WorldCom Settlement Voided, Grasso Scolded in Busy Ethics Week on Wall Street
Feb 7th, 2005 • Posted in: NewsNEW YORK
Wall Street weathered high drama last week, with legal reversals, financial disclosures, and a high-profile settlement putting the spotlight on alleged insider dealing and negligence. Among the developments:
- A federal judge last week scuttled January’s highly publicized settlement requiring 10 former WorldCom directors to ante up $18 million in personal funds for failing to spot bookkeeping fraud at the telecom giant. The deal, which cleared the directors of any further liability, was rejected on a technicality, with the judge saying it unfairly left 16 investment banks holding the bag for the whole fraud when the case goes to court. Due to last week’s decision, the 10 directors may face even higher penalties if the case goes to trial, as scheduled, at the end of the month, reported the Washington Post.
- An independent report into the salary and benefits awarded to ousted New York Stock Exchange (NYSE) head Richard Grasso last week slammed both Grasso and the NYSE board for poor governance and excessive payments. The so-called Webb Report claimed that Grasso had improper and “unfettered authority” to select the board members determining his compensation, leading to a committee populated by people “with whom he had or developed friendships or personal relationships.” The report said Grasso also chose people who were highly paid and therefore unlikely to object to his own unusually high compensation, which the report said was “far beyond reasonable” to the tune of an excessive $113.6 million, reported the New York Times. New York State Attorney General Eliot Spitzer sued the NYSE last May in a bid to force the return of much of Grasso’s pay.

* [Data under study]:
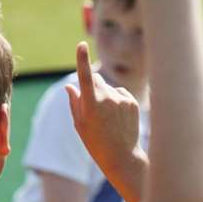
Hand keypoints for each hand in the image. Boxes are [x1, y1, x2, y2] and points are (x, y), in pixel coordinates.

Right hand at [67, 41, 141, 171]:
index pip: (85, 77)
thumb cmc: (95, 143)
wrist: (122, 157)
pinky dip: (116, 100)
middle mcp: (107, 98)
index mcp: (91, 105)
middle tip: (91, 107)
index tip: (81, 44)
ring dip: (105, 95)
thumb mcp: (79, 124)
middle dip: (91, 86)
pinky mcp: (132, 101)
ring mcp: (122, 99)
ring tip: (107, 118)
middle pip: (95, 79)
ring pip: (108, 87)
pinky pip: (120, 93)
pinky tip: (117, 117)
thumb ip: (74, 102)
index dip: (82, 59)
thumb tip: (70, 85)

* [Tasks and exercises]:
[A] In the Wall Street ethics article, how much in personal funds did the January settlement require the 10 former WorldCom directors to pay?
[B] Return the passage of the Wall Street ethics article from "- An independent" up to and including "of Grasso’s pay.".
[C] Resume the Wall Street ethics article after its final sentence.

* [Results for the exercise]:
[A] $18 million

[B]
- An independent report into the salary and benefits awarded to ousted New York Stock Exchange (NYSE) head Richard Grasso last week slammed both Grasso and the NYSE board for poor governance and excessive payments. The so-called Webb Report claimed that Grasso had improper and “unfettered authority” to select the board members determining his compensation, leading to a committee populated by people “with whom he had or developed friendships or personal relationships.” The report said Grasso also chose people who were highly paid and therefore unlikely to object to his own unusually high compensation, which the report said was “far beyond reasonable” to the tune of an excessive $113.6 million, reported the New York Times. New York State Attorney General Eliot Spitzer sued the NYSE last May in a bid to force the return of much of Grasso’s pay.

[C]
- Spitzer also made headway in his efforts seeking atonement for alleged collusion by the world’s largest insurance broker, Marsh & McLennan Cos., which agreed last week to a settlement of $850 million. The payment will be used to compensate the firm’s U.S. clients from 2001 to 2004, reported the Reuters news agency. The settlement, which did not require the company to admit wrongdoing, is roughly equal to the $845 million in fees collected by Marsh on transactions linked to alleged bid rigging.